The emperor, on seeing him after such a long time, was about to embrace him with great joy, but Baudolino was unable to control himself. He drew back, wept, said the emperor was wicked, that he couldn’t claim to be the source of justice if he then acted unjustly, that he was ashamed of being his son.
If anyone else had said such things to him, Frederick would have ordered not only his eyes gouged and his nose cut off, but also his ears severed. Instead, he was impressed by Baudolino’s ire; and he, the emperor, tried to justify himself. “It’s rebellion, rebellion against the law, Baudolino, and you were the first to tell me that I am the law. I cannot pardon, I cannot be good. It is my duty to be merciless. You think I like it?”
“Yes, you like it, my father. Did you have to kill all those people two years ago at Crema and mutilate these others in Milan, not in battle, but in cold blood, for a question of pride, a vengeance, an affront?”
“Ah, you follow my actions as if you were Rahewin! Then let me tell you it was not a question of pride: it was an example. It’s the only way to subdue these disobedient sons. Do you think that Caesar and Augustus were more clement? It’s war, Baudolino; do you know what that is, you who act the great scholar? Do you, in Paris, realize that when you return here I will want you at court among my ministers, and perhaps I will even make you a knight? And do you think you will ride with the holy Roman emperor and not soil your hands? Does blood revolt you?
Then tell me so and I’ll have you made a monk. Then you’ll have to be chaste, mind you, though I’ve been told stories about you in Paris that make it hard for me to see you as a religious. Where did you get that scar?
I’m amazed that you have it on your face and not on your ass!”
“Your spies may have told you stories about me in Paris, but I, with no need of spies, have heard on all sides a fine story about you at Adrianople. Better my stories with Parisian husbands than yours with the Byzantine monks.”

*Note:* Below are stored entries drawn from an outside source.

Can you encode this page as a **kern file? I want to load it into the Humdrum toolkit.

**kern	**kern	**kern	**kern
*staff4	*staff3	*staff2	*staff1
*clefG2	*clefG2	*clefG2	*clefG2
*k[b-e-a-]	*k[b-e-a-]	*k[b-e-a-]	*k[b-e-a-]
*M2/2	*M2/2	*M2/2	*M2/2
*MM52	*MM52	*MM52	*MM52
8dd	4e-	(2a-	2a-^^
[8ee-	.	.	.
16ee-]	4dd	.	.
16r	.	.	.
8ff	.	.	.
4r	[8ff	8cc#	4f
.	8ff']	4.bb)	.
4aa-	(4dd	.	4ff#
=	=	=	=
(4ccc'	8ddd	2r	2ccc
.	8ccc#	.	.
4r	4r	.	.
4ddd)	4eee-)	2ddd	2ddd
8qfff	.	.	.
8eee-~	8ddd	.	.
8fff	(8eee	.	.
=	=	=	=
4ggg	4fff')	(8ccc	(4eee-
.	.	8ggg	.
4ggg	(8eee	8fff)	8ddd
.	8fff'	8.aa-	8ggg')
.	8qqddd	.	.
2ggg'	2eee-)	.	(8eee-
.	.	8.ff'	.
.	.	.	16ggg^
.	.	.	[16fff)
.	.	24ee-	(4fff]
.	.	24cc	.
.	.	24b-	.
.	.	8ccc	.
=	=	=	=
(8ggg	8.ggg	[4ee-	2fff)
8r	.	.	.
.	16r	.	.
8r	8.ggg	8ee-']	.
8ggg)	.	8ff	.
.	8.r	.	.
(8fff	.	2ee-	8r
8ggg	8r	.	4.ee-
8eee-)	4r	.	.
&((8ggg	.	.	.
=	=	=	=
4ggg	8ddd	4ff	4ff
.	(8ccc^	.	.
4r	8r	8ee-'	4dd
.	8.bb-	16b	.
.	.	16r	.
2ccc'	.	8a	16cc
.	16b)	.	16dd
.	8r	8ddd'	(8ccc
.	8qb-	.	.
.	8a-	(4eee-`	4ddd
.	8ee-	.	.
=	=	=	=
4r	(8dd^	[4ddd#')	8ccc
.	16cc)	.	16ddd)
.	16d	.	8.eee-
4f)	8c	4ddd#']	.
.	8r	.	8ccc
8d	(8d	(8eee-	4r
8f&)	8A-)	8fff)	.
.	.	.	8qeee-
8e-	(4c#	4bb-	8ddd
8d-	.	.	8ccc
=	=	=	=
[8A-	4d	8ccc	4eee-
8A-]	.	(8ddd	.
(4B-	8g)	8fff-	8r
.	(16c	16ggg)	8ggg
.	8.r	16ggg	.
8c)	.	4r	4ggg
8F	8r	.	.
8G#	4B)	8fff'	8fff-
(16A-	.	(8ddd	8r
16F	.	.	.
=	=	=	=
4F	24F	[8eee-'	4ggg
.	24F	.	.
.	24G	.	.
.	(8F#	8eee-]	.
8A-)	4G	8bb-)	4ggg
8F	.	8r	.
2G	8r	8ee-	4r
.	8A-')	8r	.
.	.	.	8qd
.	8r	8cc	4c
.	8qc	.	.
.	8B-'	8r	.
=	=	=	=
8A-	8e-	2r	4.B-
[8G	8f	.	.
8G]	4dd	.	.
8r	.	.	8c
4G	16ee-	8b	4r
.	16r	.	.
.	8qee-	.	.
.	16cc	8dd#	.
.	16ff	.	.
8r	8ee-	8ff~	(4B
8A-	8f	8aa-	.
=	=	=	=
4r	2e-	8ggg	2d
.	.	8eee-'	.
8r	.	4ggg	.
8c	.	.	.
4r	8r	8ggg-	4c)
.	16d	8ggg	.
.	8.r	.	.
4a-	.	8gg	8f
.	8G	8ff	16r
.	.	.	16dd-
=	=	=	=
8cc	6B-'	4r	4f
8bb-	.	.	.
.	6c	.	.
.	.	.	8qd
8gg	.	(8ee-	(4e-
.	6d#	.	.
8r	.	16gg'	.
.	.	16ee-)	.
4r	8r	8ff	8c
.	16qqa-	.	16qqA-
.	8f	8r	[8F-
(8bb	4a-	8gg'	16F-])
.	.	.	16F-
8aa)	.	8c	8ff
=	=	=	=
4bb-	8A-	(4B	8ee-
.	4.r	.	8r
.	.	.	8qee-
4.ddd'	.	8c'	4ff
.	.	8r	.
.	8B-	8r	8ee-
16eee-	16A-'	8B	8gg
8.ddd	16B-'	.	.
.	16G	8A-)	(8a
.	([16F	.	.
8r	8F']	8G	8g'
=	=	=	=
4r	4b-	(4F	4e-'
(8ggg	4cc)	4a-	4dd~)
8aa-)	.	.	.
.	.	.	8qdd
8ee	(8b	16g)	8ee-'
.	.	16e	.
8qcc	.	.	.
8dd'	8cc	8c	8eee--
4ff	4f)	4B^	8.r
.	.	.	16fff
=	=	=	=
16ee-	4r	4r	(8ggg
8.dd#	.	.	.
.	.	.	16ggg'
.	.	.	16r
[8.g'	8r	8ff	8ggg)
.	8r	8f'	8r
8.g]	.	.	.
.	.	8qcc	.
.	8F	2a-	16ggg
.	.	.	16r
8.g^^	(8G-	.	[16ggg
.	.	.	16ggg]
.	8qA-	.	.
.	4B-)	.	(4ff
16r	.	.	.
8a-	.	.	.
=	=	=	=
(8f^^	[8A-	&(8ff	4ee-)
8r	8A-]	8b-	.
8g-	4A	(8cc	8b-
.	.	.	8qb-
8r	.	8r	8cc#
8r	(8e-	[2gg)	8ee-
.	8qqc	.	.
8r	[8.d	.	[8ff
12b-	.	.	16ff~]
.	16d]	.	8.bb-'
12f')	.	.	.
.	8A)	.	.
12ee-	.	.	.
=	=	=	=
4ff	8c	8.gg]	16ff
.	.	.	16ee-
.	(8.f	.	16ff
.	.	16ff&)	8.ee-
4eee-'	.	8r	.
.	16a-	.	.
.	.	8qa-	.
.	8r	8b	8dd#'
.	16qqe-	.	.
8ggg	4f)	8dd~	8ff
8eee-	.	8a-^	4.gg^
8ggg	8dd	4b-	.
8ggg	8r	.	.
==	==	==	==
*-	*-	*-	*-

Frederick stiffened, and turned pale. He knew very well what Baudolino meant (the youth had heard it from Otto). When Frederick was still duke of Swabia, he had taken up the cross and participated in the second expedition to go to the aid of the Christian reign in Jerusalem. And as the Christian army was advancing, with great difficulty, near Adrianople, one of his noblemen, who had become separated from the expedition, was attacked and killed, perhaps by local bandits. There was already great tension between Latins and Byzantines, and Frederick took the incident as an affront. As at Crema, his wrath became uncontrollable; he attacked a nearby monastery and slaughtered all the monks.
The episode had remained a blot on Frederick’s name; everyone pretended to forget it, and even Otto, in his Gesta Friderici, remained silent about it, mentioning instead immediately afterwards how the young duke escaped a violent flood not far from Constantinople a sign that heaven had not revoked its protection. Frederick’s pallor turned to a flush, he seized a bronze candlestick and flung himself on Baudolino as if to kill him. He barely restrained himself, lowering the weapon when he had already seized the youth by his coat, and said to him through clenched teeth: “By all the devils of Hell, never repeat what you have said.” Before leaving the tent, he turned for an instant: “Go and pay homage to the empress, then back to
your milksop clerics in Paris.”
“I’ll show you if I’m a milksop, I’ll show you what I can do,” Baudolino muttered, leaving the field. He did not know what he could do, yet he felt hatred towards his adoptive father and wanted to harm him.
Still furious, he reached Beatrice’s quarters. He dutifully kissed the hem of her dress, then her hand. She was surprised by the scar, and asked anxious questions. Nonchalantly, Baudolino answered that there had been a brawl with some highway thieves. Such things happen when you travel the world. Beatrice looked at him with admiration, and it must be said that this twenty-year-old, with his leonine face made even more virile by the scar, was by now what you would call a fine figure of a knight.